Since Algol 68 was so nearly a functional language most of the conceptual apparatus is already in place; it is almost as if they planned on a fully functional language and freaked out at the last minute when the efficiency and wide spread understanding of the stack forced them to compromise and disallow those few constructs that were unnatural to the stack.

Here I delve into their model, hopefully explaining the relevant good ideas there. I use mostly modern terminology but beware slight differences. The A68 definers chose novel terminology which caused obvious problems.

Only mutable things need storage in the A68 execution model. In practice large constant arrays are supported and really require storage but addresses for those arrays are not reified in the language; that is between the compiler and the machine. In the execution model the large array exists, but not in memory! An address of mutable data of type t is reified in the model and the language as a value of type REF t. There are two primitive sources of REF t values (memory addresses to put values of some type t), HEAP t and LOC t. Each of them is an expression that evaluates to a value of type REF t which is an address of space newly allocated and big enough for values of type t. The space will remain allocated (until there are no more copies of corresponding REF t.) A REF t value from LOC t is cursed, however; it has a limited ‘scope’ that forbids its transmittal to places which last so long that the value might be used beyond the natural stack frame discipline. In effect LOC INT grabs space on the stack for an integer.

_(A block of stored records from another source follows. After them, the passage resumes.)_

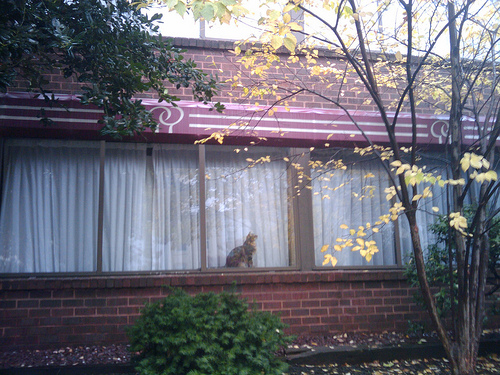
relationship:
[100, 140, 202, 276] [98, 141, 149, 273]
window has curtain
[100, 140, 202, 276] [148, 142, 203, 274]
window has curtain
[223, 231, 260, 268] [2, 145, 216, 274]
cat on window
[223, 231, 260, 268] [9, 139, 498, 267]
cat on window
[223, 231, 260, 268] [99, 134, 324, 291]
cat in window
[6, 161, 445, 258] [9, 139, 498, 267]
curtains on window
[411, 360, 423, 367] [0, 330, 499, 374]
leaves on ground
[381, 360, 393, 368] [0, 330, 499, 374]
leaves on ground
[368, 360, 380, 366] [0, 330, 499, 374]
leaves on ground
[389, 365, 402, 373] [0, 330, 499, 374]
leaves on ground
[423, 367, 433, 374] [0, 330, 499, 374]
leaves on ground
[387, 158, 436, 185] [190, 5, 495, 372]
leaves on tree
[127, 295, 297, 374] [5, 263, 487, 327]
bush near sidewalk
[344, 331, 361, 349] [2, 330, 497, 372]
leaf on sidewalk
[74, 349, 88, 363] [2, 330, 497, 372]
leaf on sidewalk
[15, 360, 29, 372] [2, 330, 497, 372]
leaf on sidewalk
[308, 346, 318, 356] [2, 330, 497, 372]
leaf on sidewalk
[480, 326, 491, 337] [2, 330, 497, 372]
leaf on sidewalk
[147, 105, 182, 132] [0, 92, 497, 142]
design on roof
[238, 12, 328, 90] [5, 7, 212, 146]
leaves on tree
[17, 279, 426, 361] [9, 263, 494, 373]
red bricks in wall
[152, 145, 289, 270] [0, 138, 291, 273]
curtain on window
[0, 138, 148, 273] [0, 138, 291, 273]
curtain on window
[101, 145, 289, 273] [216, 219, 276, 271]
curtain behind cat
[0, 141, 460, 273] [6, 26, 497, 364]
windows on building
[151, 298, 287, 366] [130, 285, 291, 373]
leaves on bush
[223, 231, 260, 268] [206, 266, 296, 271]
cat on window sill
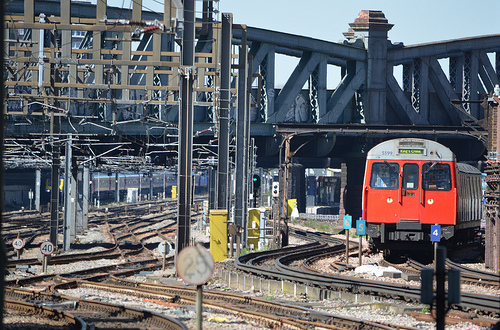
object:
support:
[178, 0, 195, 251]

Here is some plausible A68 code:

(INT x = 42; print(x))

No storage is used; no REF values.

(INT x = 42; x := 4; print(x))

I forgot to say that the assignment operator (:=) takes a REF t on the left and a t on the right. This is illegal x is an INT not a REF INT! x is permanently 42 while it is in scope!

(INT x := 0; TO 10 DO x +:= 3 OD; print(x))

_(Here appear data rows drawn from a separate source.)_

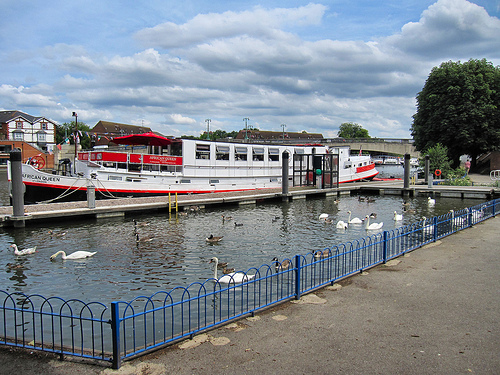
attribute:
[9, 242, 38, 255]
goose — white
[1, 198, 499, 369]
fence — blue, low, metal, rounded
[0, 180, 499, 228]
boat — red, white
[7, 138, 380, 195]
boat — red, white, large, in water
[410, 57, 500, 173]
tree — large, bushy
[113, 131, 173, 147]
canopy — red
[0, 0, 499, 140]
sky — cloudy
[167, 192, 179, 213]
ladder — yellow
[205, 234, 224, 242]
duck — brown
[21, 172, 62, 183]
words — black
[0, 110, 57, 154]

We add 3 to 0, 10 times. There is no evident REF here but we remove the syntax sugar:

(REF INT x = (LOC INT := 0); TO 10 DO x +:= 3 OD; print(x))

All value modification in storage bottoms out the assignment operator. Now we can follow the execution model:

LOC INT grabs space for an integer on the stack,
(LOC INT := 0) puts 0 there and evaluates to its left operand,
The newly bound identifier x is introduced with the permanent(!!!!) value that locates the storage that will accumulate the sum.
The +:= operator comes free with A68 and does what you expect, much like the assignment operator. The x in print(x) indeed has a type REF INT and we print only integers, so the perhaps overly convenient coercion rules ‘dereference’ the REF INT to get the INT to be printed.

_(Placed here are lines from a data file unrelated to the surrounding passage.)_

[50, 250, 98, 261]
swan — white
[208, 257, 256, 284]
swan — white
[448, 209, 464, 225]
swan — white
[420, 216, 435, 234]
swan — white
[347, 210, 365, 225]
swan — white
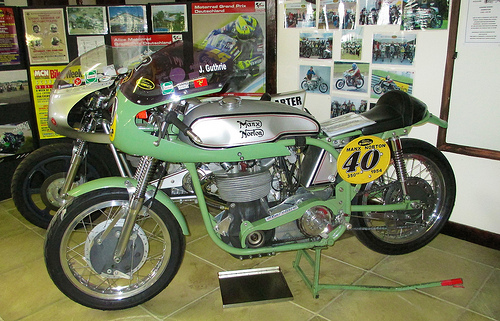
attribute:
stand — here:
[306, 256, 470, 306]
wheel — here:
[345, 125, 484, 275]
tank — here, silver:
[210, 164, 293, 207]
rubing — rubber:
[52, 190, 129, 218]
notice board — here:
[290, 8, 438, 173]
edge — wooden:
[428, 17, 459, 163]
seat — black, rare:
[306, 68, 423, 137]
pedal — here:
[297, 223, 366, 242]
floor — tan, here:
[199, 245, 219, 287]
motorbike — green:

The plan is now clear: do a global substitution of LOC by HEAP, after desugaring, and we are done. Ain’t quite so easy. Finding the sugar is slightly tedious, and it makes normal parts of the program run real slow.

Now, just for fun, we construct that large constant array:

([]INT x = ([1000]INT y; FOR j TO 1000 DO y[j] := j*j OD; y);
  print(x(13)))

The type [1000]INT is ‘a row of 1000 integers’ to which we never assign. ‘=’ is an identity declaration, not an assignment, in the execution model. It is a constant row of constant integers! But its value is not a change from some previous value, it is its only value. The mutable array y is used to compute the one and only value of x, but y is quickly discarded. The above speaks in the execution model. A real compiler is likely to see thru this artifice and omit one of the arrays. The careful reader may suspect that I have omitted some magic here.

An earlier language BLISS had similar notions of storage.